**Supplied passage**
Why Text Needs To Be Numbered
Building an LLM Part 1
In this article, we will learn why text needs to be numbered and how text is transformed into numbers. We will also cover some terminologies like tokens, embedding, why embeddings are more efficient than just tokens and why different tokenizers are different.
You might not understand some terms or concepts or claims in this article but we will understand about each concept in depth in future articles, so just be patient.
This is the first article of this “Building Your Own LLM Model” series. This series will be very long with a good amount of theory and practical projects.
The answer to the above question is really straightforward:
LLMs are a subset of Deep Learning, Deep Learning is based on optimization, learning algorithms and probabilities. These things are based on numbers. Hence, text needs to be represented as numbers.
What is a Token?
In NLP(Natural Language Processing), a token is a piece of text that can be represented by an integer. This piece of text can be a character, a subword or a word.
There are a variety of ways to break up a text into tokens and all those ways are valid.
Remember this:
“Token” is a piece of text and the integer that is associated with a token is called a “Token ID” or “Token Index”.
Why Not Just Create a Single TokenID for each character?
It is possible but there are some issues, not that crazy but still the reasons are good enough to use subwords or words as tokens:
One of the problems is that the Unicode International System recognizes over 150k characters and it keeps growing over time. This means our vocabulary would be massive and we’d need to update everything whenever new characters get added to the system.
Character level tokenization makes it harder for models to learn language patterns. Think about it: it’s way easier to learn that the word “king” is related to “queen” than to learn that the characters k-i-n-g relate to q-u-e-e-n in some meaningful way. When you tokenize at the character level, the model has to work much harder to figure out relationships between words, phrases, and concepts.
A character based tokenization scheme requires a lot of additional memory, which limits the context window. Imagine trying to process a paragraph with character-level tokens, that same paragraph uses way more tokens compared to word or subword tokenization, so you can’t fit as much text into the model’s context.
Don’t worry if you do not understand the above why part completely. I’ll go much more in depth in future articles. I’m just introducing some stuff here and giving you a rough idea of some concepts and reasoning behind them.
Now, we understood that a character based tokenization scheme is 100% possible and valid but there are some reasons due to which we have subword and word tokenization schemes.
Now, let me show you some examples of what it looks like when a sentence gets tokenized:
I’m using this website TikTokenizer to visualize tokenization of a sentence, you can try it out as well.
In the above sentence:
“hi how are you? Have you heard of Twentyone Pilots?”
You can see that we are using a tokenizer called “cl100k_base” and you can see the colour coding for each token. For example:
“hi” has a token ID of 6151
“ how” has a token ID of 1268 and so on
A Tokenizer is the one that tokenizes the text to numbers. There are different tokenizers and this is why I mentioned previously that there are a lot of ways to create these tokens. We will also write our own tokenizer from scratch in a future article to understand how this tokenizer works under the hood.

**Prompt 1**
Answer these questions about the article on why text needs to be numbered:
(a) How many characters does the Unicode International System recognize?
(b) Which tokenizer is used in the tokenized sentence?
(c) What token ID is given for "hi"?
**Prompt 2**
Write out the article on why text needs to be numbered from "Character level tokenization" up to and including "the model’s context.", substituting "page" for "paragraph" wherever it occurs.

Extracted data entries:

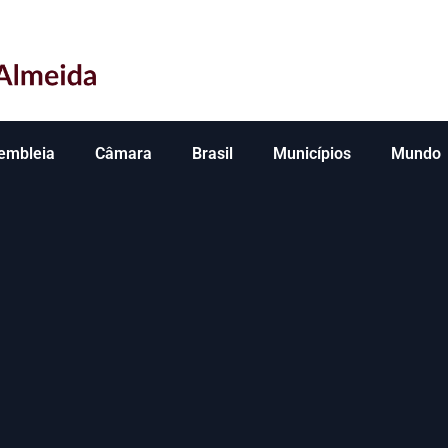
embleia
Câmara
Brasil
Municípios
Mundo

**Exercise response 1**
(a) Over 150k characters.
(b) The "cl100k_base" tokenizer.
(c) 6151.

**Exercise response 2**
Character level tokenization makes it harder for models to learn language patterns. Think about it: it’s way easier to learn that the word “king” is related to “queen” than to learn that the characters k-i-n-g relate to q-u-e-e-n in some meaningful way. When you tokenize at the character level, the model has to work much harder to figure out relationships between words, phrases, and concepts.
A character based tokenization scheme requires a lot of additional memory, which limits the context window. Imagine trying to process a page with character-level tokens, that same page uses way more tokens compared to word or subword tokenization, so you can’t fit as much text into the model’s context.